Ghana in position to push for big investments – Akufo-Addo to Ghanaians in Norway

President Nana Addo Dankwa Akufo-Addo President Nana Addo Dankwa Akufo-Addo

President Akufo-Addo has assured the Ghanaian community in Norway that Ghana is in pole position to make the big push for investments and has urged them to come and invest in the country.

According to him, the macro indications of the economy of the country is now sound and points to his administration’s socio and economic interventions since it took office in 2017.

“When we took office, we had rates of interest of the commercial banks going for 28 to 32 percent and its now 16 to 17 percent. The fiscal deficit we inherited was at 9.3 percent when I took office but is now at 4.5 as we speak now. All of these points to signals that the macro indications of our economy have now been put in a really sound place and we’re in the position now to make the big push for investments that we want.”

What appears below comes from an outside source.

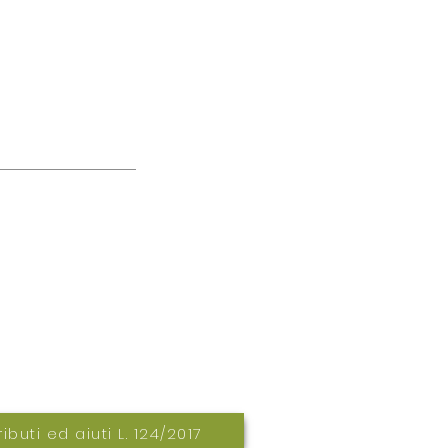
re 328 1362503
ibuti ed aiuti L. 124/2017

The President speaking to Ghanaians in Norway, Oslo on Monday February 24, said that these successes that his government has chalked is a positive indication of what lies ahead of the country.

“An indication of what is ahead of us was barely given week ago in the capital markets in London when we went to the market looking for US$3 billion worth of money to finance a bond known as the Eurobond and investors came with five times that amount of money amounting of US$15 billion worth,” he noted.

He added the period of the bond which spans 41 years is the longest maturity bond ever issued to any African country.

“To give you an idea of what has happened from 2017 and 2020, In 2016 when the Mahama government went to the market looking for bond money, they went and received an equivalent amount of money of 9.75 percent with the rate of the coupon and the one that we've just issued is 6.35 percent and this gives a clear idea of the difference," he concluded.

Eurobond issuance

The three-tranche bond was sold with 7-year, 14-year, and 41-year maturities. The government accepted US$1.25 billion for the 7-year-bond at a coupon rate of 6.375 percent.

This compares favourably to an exact tenor bond government issued in 2019 with a coupon rate of 7.875 percent.

Also, the government was successful in securing US$1 billion with a maturity period of 14 years at a rate of 7.75 percent. This rate also trumps the 8.125 percent the government accepted for a 12-year bond issued as part of the 2019 Eurobond.

The last of the three bonds issued was a 41-year bond which happens to be the longest dated bond issued by an African country. The government accepted to borrow US$750 million at a rate of 8.75 percent for the longest dated bond which matures in 2061.